Text-mode apps (Was :Who are the "spacists"?)

eryk sun eryksun at gmail.com
Sat Apr 1 13:14:14 EDT 2017


On Sat, Apr 1, 2017 at 4:55 PM, Chris Angelico <rosuav at gmail.com> wrote:
> On Sun, Apr 2, 2017 at 2:43 AM, Marko Rauhamaa <marko at pacujo.net> wrote:
>> Steve D'Aprano <steve+python at pearwood.info>:
>>
>>> Open your eyes, there is a whole world past the borders of your insular,
>>> close-minded little country. 95% of the world is not American, and there
>>> are millions of Americans who want to use non-ASCII characters in their
>>> file names, even non-Latin characters.
>>
>> It would be nice to be able to use a / in my file names. Funny enough,
>> I'm allowed to use a zillion unprintable characters in my file names but
>> no slashes allowed.
>>
>> Example:
>>
>>    results-Q2/2017.json
>
> But how do you distinguish between that file, and a file called
> 2017.json in a subdirectory called results-Q2?

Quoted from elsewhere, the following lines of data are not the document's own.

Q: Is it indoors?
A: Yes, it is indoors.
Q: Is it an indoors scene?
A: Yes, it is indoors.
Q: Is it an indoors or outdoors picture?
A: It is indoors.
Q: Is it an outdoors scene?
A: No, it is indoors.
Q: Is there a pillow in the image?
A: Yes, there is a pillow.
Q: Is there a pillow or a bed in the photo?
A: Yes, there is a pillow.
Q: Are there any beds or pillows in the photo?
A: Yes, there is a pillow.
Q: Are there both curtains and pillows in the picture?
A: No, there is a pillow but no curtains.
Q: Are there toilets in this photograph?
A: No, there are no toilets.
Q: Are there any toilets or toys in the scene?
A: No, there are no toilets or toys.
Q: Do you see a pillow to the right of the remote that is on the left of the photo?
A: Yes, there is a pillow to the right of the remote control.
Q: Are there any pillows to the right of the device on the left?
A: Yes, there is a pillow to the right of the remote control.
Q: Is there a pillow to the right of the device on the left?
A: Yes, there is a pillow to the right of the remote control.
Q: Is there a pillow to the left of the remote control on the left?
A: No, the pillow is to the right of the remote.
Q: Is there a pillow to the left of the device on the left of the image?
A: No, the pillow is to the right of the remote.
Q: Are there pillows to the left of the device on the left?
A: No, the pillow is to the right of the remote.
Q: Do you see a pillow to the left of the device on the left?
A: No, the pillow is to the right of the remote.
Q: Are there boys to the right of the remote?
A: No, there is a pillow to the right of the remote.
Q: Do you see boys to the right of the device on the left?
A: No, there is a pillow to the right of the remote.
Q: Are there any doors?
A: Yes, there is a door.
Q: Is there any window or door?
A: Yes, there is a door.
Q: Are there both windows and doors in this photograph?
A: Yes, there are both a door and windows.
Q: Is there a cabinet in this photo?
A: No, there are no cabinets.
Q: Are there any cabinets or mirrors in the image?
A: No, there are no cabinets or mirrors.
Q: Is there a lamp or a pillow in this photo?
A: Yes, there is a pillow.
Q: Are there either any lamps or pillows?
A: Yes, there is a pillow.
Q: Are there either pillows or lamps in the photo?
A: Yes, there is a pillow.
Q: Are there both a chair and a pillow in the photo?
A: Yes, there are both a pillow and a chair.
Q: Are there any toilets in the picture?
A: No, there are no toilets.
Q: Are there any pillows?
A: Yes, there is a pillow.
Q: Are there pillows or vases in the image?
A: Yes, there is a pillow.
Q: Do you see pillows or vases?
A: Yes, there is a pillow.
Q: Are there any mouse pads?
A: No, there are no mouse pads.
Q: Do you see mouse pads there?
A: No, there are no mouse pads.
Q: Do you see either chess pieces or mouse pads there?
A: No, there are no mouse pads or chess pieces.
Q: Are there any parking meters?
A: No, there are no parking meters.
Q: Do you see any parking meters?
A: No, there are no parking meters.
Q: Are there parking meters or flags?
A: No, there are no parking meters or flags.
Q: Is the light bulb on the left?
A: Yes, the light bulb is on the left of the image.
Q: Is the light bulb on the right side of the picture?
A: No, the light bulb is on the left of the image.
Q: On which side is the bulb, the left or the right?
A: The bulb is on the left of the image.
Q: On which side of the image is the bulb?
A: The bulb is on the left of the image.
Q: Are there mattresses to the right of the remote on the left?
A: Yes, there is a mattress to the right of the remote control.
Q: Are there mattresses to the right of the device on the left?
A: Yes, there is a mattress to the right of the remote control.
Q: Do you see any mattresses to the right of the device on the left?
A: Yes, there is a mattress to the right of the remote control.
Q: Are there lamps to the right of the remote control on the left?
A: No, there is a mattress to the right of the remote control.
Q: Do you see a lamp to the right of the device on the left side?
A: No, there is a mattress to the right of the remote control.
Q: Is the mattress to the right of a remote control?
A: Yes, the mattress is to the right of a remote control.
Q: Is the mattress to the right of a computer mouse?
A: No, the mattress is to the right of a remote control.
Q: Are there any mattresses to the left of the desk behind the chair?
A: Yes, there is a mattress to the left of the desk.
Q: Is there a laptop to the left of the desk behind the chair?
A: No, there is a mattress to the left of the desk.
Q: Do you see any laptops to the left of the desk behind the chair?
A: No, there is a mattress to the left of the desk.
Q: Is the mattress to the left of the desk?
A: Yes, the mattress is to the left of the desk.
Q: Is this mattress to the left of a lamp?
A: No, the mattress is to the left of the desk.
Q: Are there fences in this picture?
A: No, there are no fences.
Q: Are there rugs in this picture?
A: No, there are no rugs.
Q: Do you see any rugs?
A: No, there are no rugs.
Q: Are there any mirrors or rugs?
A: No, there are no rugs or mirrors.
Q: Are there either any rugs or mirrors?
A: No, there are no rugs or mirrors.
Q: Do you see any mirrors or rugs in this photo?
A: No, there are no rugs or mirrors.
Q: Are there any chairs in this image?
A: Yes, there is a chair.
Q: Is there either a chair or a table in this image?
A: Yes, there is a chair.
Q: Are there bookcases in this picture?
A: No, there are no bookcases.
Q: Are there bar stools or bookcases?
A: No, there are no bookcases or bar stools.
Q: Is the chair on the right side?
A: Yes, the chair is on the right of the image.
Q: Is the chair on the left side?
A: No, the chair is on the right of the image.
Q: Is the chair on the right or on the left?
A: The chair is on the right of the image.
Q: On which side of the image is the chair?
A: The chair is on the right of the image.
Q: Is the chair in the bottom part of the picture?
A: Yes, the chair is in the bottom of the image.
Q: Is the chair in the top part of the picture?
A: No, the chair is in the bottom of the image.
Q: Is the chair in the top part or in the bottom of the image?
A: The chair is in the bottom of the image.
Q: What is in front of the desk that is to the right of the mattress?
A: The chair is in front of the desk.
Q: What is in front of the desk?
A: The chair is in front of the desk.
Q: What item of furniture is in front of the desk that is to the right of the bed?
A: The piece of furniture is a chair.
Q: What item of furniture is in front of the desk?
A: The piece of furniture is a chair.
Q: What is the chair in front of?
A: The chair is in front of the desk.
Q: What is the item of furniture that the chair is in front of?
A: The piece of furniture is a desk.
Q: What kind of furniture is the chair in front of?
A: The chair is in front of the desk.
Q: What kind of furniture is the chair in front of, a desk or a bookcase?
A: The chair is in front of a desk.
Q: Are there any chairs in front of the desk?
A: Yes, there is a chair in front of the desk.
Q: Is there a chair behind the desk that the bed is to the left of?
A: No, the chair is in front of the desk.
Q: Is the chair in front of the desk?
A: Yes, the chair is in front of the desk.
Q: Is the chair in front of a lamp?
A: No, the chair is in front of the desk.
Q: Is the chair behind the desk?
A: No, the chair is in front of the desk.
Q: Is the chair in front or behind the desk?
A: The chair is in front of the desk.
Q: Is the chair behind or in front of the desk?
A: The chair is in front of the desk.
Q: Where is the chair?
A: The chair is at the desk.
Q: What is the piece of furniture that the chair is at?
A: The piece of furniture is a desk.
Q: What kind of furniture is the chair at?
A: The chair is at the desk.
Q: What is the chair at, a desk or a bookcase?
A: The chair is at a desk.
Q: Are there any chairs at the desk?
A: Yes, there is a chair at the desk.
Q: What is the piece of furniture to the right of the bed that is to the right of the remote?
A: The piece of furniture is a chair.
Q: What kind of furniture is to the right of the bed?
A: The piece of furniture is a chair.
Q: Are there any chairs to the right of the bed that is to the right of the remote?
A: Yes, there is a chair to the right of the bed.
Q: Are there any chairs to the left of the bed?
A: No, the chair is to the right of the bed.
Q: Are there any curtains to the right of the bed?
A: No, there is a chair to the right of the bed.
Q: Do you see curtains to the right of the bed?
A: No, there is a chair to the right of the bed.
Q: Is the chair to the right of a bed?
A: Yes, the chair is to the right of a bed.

You could use a PUA code or the replacement character (U+FFFD) as an
escape code. I don't think this is possible in Linux or Unix in
general because I think POSIX mandates that '/' is reserved. It *may*
be possible in Windows if you're creating a custom file system and can
get away with requiring users to use \\?\ paths in this case. The
system parses the path up to the volume device, so that part cannot
use backslash. Beyond that, path parsing is up to file-system device
that manages the volume. If the volume is mounted in the object
namespace, then the whole path, including the device name, can use
forward slash, since that's just a normal name character to the object
manager. For example, you can create a device named "My/Device".